For those for whom the runoff battle for Denver’s next mayor has become a proxy discussion of race, power and privilege, a short exchange during Tuesday night’s debate stood out.
Challenger Jamie Giellis, a white woman who has acknowledged “blind spots” when it comes to communities of color, took a moment to say that she comes from “a place of white privilege.”
“I understand that there are stumbles to be made,” she said, “and I fully respect that I have a lot to learn in this process, and that’s why I’m in it to listen and learn.”
But just moments later, she turned the conversation to her opponent, the two-term incumbent Mayor Michael Hancock, and said he has to answer for some of his own behavior, including his alleged use of the N-word in a gif texted in 2012 to Denver Police Detective Leslie Branch-Wise. The detective was at the time on his security detail and also has accused the mayor of sexual harassment.
“I just want to acknowledge the story in Westword that came out on Friday about the text that you sent to members of your staff that had the N-word in it and was very offensive,” Giellis said.
Kamau Allen, an organizer with Together Colorado who worked on the Abolish Slavery Colorado campaign in 2018, said he found the exchange “disturbing.”
“It was not just a display of white privilege, but it was also a display of racism,” said Allen, who says he is reluctantly supporting Hancock.

::::

» **Your task**
Which people are mentioned by name in the article on the Denver mayoral debate? None of the data below is needed for this.

» **Listed records**
::::

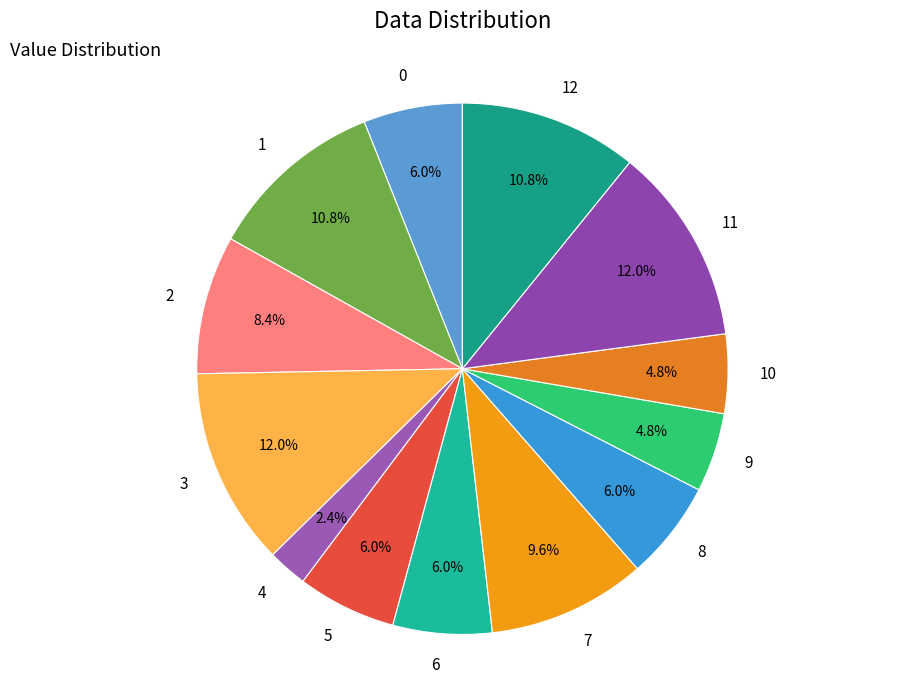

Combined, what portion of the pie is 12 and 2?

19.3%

::::

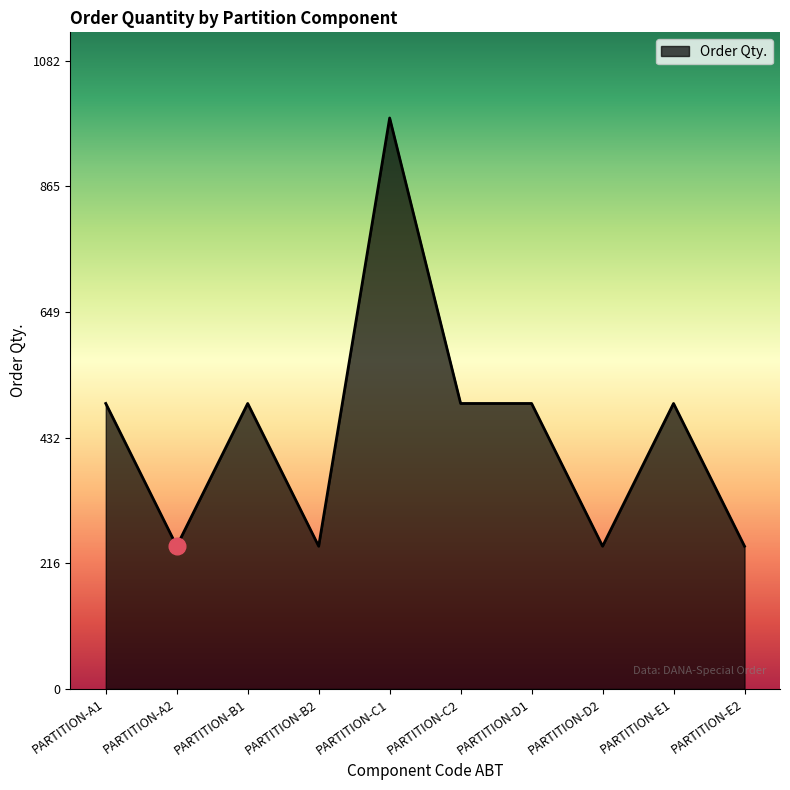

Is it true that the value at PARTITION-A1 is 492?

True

::::

» **Result of the exercise**
Jamie Giellis, Michael Hancock, Leslie Branch-Wise, Kamau Allen